To give another example, the Indian Health Service developed a service plan aimed at using a cost-effective public health approach to reduce the health disparities in Native Americans. This performance plan played an important role in OMB's development of the FY 2001 budget: we aimed funding increases at improving health outcomes. Reviewing the performance measures in IHS' plan led us to target additional resources to increase glycemic control efforts as a means to reduce diabetic complications, to provide additional home-based well-child visits, and to improve water fluoridation compliance to reduce the prevalence of dental decay.
8. Don't shoot the messenger.
When an agency makes a good faith effort, but doesn't meet their goal or if the measures need to be revised, we need to be careful: If the response from OMB were public criticism, then agencies would soon decide that the moral of the story is "Do analysis and you'll be punished." If agencies come to that conclusion, GPRA will never work.
Therefore, we try to provide a combination of public encouragement and private criticism. Both are important; either without the other would quickly turn GPRA into an exercise in rhetoric and reports. We think this is the best approach to encourage agencies to develop and use performance measures in day-to-day management and oversight -- and that is our performance goal.
9. Be realistic.
The final lesson we at OMB have learned is to be realistic about what performance information can – and cannot – do. We recognize and accept that performance information will always be but one factor in policy, program, and resource decisions.
Theoreticians tend to look at performance information and budgeting from either of two abstract directions. At one end, there are those who posit that budgets are determined entirely by external political circumstance, and performance information is irrelevant. We have a word for such cynics: They are "wrong".
At the other end, there are those who believe that that performance information can create decisions that are entirely objective -- that some day the OMB, the President, and the Congress can all be replaced by an analyst armed only with a computer and megabytes of performance data. This is equally wrong. Performance information is and should be an input into decisions about program management and resource levels; but it is not the only input and, by itself, cannot make decisions. Even with the best information in the world, ultimately the President of the United States and the Congress must decide how much and what kind of programs we will have in national defense, in education, in environment, and the myriad of other concerns of the public.
In advising on and making these choices, we have always sought performance information to help. With GPRA, we have the force of law and an established process to help us obtain that information. Consequently, we are generally getting more and better performance information. But performance information, even perfect information, can't make policy decisions. It can only be a tool to inform them.
The standard should be to produce measures and information that help decisionmakers reach judgments, helps agency staff manage more effectively, and help the public be informed about the programs and services carried out in their name.
I hope it is clear that both that we have made very real progress and that we have much more yet to achieve. The vision created by GPRA is a challenging one, but it is important and, with effort, achievable. We look forward to continuing to work with the agencies and the Congress to achieve these goals, and deliver the kinds and quality of programs that people expect from their government.

» **About this task**
Reproduce the passage on performance information, starting at "In advising on" and ending at "in their name.", word for word.

Transcribed page contents:
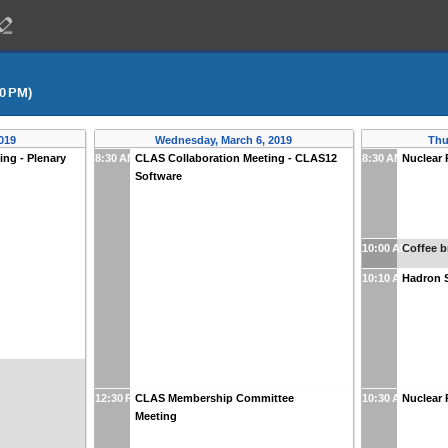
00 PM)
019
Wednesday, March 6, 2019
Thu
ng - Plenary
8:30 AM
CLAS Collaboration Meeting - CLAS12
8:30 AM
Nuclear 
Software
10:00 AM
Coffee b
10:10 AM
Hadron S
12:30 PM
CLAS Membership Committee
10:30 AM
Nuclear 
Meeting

---

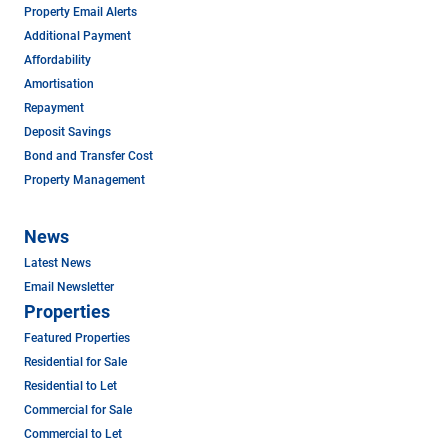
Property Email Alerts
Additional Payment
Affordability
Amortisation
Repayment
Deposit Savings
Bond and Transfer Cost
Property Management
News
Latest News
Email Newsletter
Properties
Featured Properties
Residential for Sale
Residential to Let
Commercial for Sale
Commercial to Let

» **Written response**
In advising on and making these choices, we have always sought performance information to help. With GPRA, we have the force of law and an established process to help us obtain that information. Consequently, we are generally getting more and better performance information. But performance information, even perfect information, can't make policy decisions. It can only be a tool to inform them.
The standard should be to produce measures and information that help decisionmakers reach judgments, helps agency staff manage more effectively, and help the public be informed about the programs and services carried out in their name.